Intrinsik & Ekstrinsik
Teori motivasi yang sudah lazim dipakai menjelaskan
bahwa sumber motivasi itu sedikitnya bisa digolongkan menjadi dua, yaitu
sumber motivasi dari dalam diri (intrinsik) dan sumber motivasi dari
luar (ekstrinsik). Termasuk sumber dari dalam, misalnya saja kebutuhan
kita untuk menemukan makanan, mendapatkan kesehatan, mendapatkan
keamanan, mendapatkan kehormatan, meraih prestasi di bidang kita, dan
seterusnya.
Sedangkan yang termasuk sumber motivasi dari luar,
misalnya saja kondisi kerja yang mendukung, gaji yang jumlahnya sesuai
dengan keinginan atau tuntutan kita, perlakukan yang baik dari pihak
lain, dan seterusnya. Dari praktek hidup seringkali kita temukan bahwa
motivasi yang bersumber dari luar ini sifatnya tidak otomatik dan tidak
mutlak. Di atas kertas putih memang bisa dikatakan bahwa kenaikan gaji
bisa menambah motivasi dan bisa menambah kreativitas tetapi prakteknya
tidak berlaku untuk semua orang atau tidak mutlak bisa menaikkan
motivasi semua orang.
Prakteknya seringkali membuktikan bahwa kenaikan gaji
hanya akan memotivasi orang yang sudah bisa memotivasi dirinya. Adapun
bagi orang yang belum bisa memotivitas dirinya atau menolak memotivasi
dirinya (malas-malasan, setengah-setengah, dan semacamnya), kenaikan
gaji seringkali terbukti tidak bisa membuat mereka termotivasi. Atau
paling banternya hanya menambah motivasi untuk jangka waktu yang sangat
pendek.
Bahkan kalau kita rujukkan pada hasil studi Teresa
Amabile, profesor dari Harvard Business School (The 6 Myths of
creativity, Gruner + Jahr USA Publishing, 2004), kenaikan gaji malah
menjadi semacam "fithan", masalah atau ancaman terhadap motivasi dan
kreativitas bagi orang yang menolak memotivasi dirinya. Teresa
mengatakan bahwa karyawan yang motivasi dan kreativitasnya tergantung
pada kenaikan gaji semata justru akan menjadikan kemalasan sebagai jurus
untuk mendapatkan kenaikan gaji berikutnya.
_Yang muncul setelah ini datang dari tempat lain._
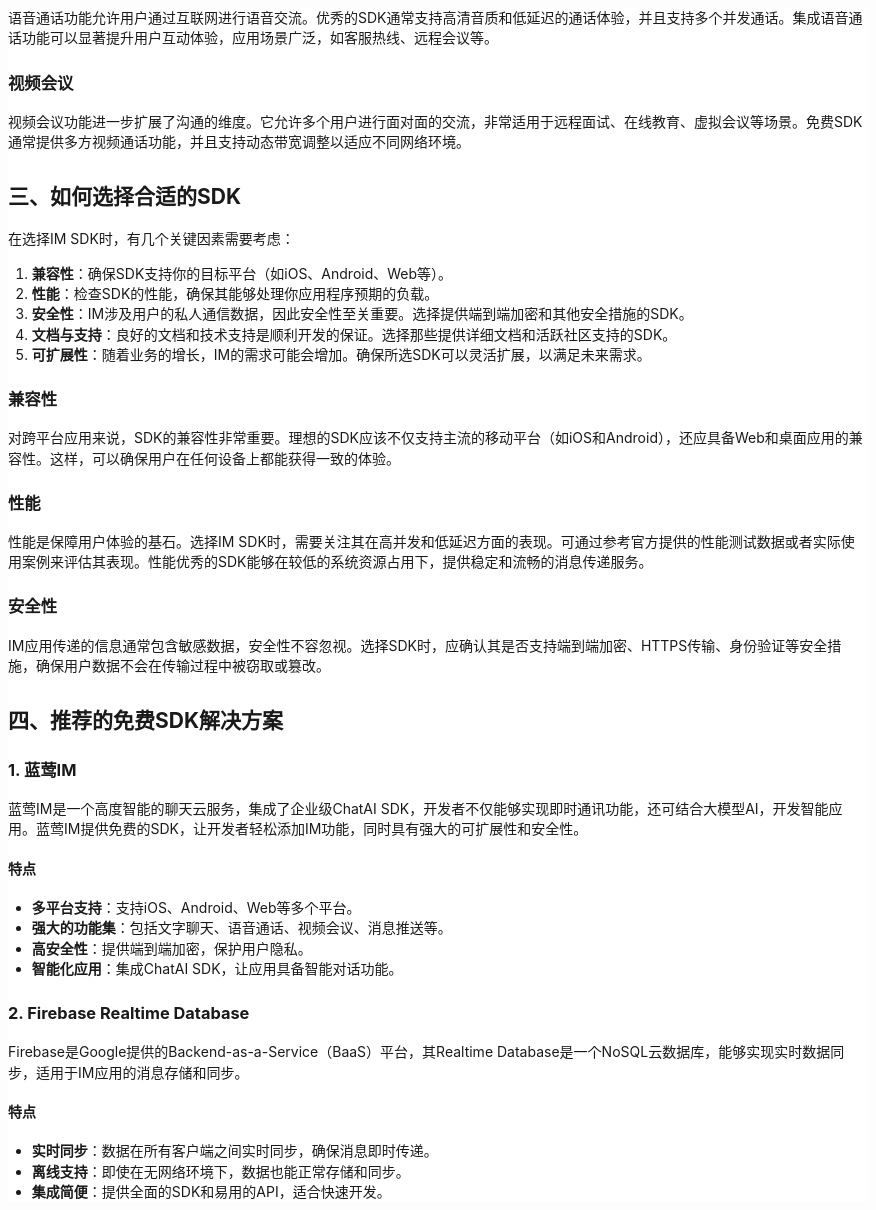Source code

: 语音通话功能允许用户通过互联网进行语音交流。优秀的SDK通常支持高清音质和低延迟的通话体验，并且支持多个并发通话。集成语音通话功能可以显著提升用户互动体验，应用场景广泛，如客服热线、远程会议等。

### 视频会议

视频会议功能进一步扩展了沟通的维度。它允许多个用户进行面对面的交流，非常适用于远程面试、在线教育、虚拟会议等场景。免费SDK通常提供多方视频通话功能，并且支持动态带宽调整以适应不同网络环境。

## 三、如何选择合适的SDK

在选择IM SDK时，有几个关键因素需要考虑：

1. **兼容性**：确保SDK支持你的目标平台（如iOS、Android、Web等）。
2. **性能**：检查SDK的性能，确保其能够处理你应用程序预期的负载。
3. **安全性**：IM涉及用户的私人通信数据，因此安全性至关重要。选择提供端到端加密和其他安全措施的SDK。
4. **文档与支持**：良好的文档和技术支持是顺利开发的保证。选择那些提供详细文档和活跃社区支持的SDK。
5. **可扩展性**：随着业务的增长，IM的需求可能会增加。确保所选SDK可以灵活扩展，以满足未来需求。

### 兼容性

对跨平台应用来说，SDK的兼容性非常重要。理想的SDK应该不仅支持主流的移动平台（如iOS和Android），还应具备Web和桌面应用的兼容性。这样，可以确保用户在任何设备上都能获得一致的体验。

### 性能

性能是保障用户体验的基石。选择IM SDK时，需要关注其在高并发和低延迟方面的表现。可通过参考官方提供的性能测试数据或者实际使用案例来评估其表现。性能优秀的SDK能够在较低的系统资源占用下，提供稳定和流畅的消息传递服务。

### 安全性

IM应用传递的信息通常包含敏感数据，安全性不容忽视。选择SDK时，应确认其是否支持端到端加密、HTTPS传输、身份验证等安全措施，确保用户数据不会在传输过程中被窃取或篡改。

## 四、推荐的免费SDK解决方案

### 1. 蓝莺IM

蓝莺IM是一个高度智能的聊天云服务，集成了企业级ChatAI SDK，开发者不仅能够实现即时通讯功能，还可结合大模型AI，开发智能应用。蓝莺IM提供免费的SDK，让开发者轻松添加IM功能，同时具有强大的可扩展性和安全性。

#### 特点

- **多平台支持**：支持iOS、Android、Web等多个平台。
- **强大的功能集**：包括文字聊天、语音通话、视频会议、消息推送等。
- **高安全性**：提供端到端加密，保护用户隐私。
- **智能化应用**：集成ChatAI SDK，让应用具备智能对话功能。

### 2. Firebase Realtime Database

Firebase是Google提供的Backend-as-a-Service（BaaS）平台，其Realtime Database是一个NoSQL云数据库，能够实现实时数据同步，适用于IM应用的消息存储和同步。

#### 特点

- **实时同步**：数据在所有客户端之间实时同步，确保消息即时传递。
- **离线支持**：即使在无网络环境下，数据也能正常存储和同步。
- **集成简便**：提供全面的SDK和易用的API，适合快速开发。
Walhasil, memang perlu kita akui bahwa gaji yang
rendah menurut ukuran yang berlaku umum, kondisi kerja yang tidak
kondusif menurut rasio umum atau perlakuan organisasi yang tidak fair
menurut norma umum, bisa menjadi demotivator. Tetapi hal ini tidak punya
pengertian bahwa ketika gaji kita naik, kondisi kerja Ok atau perlakuan
yang kita terima OK dari pihak lain lantas membuat kita secara otomatik
menjadi orang yang kreatif dan ‘motivatif’.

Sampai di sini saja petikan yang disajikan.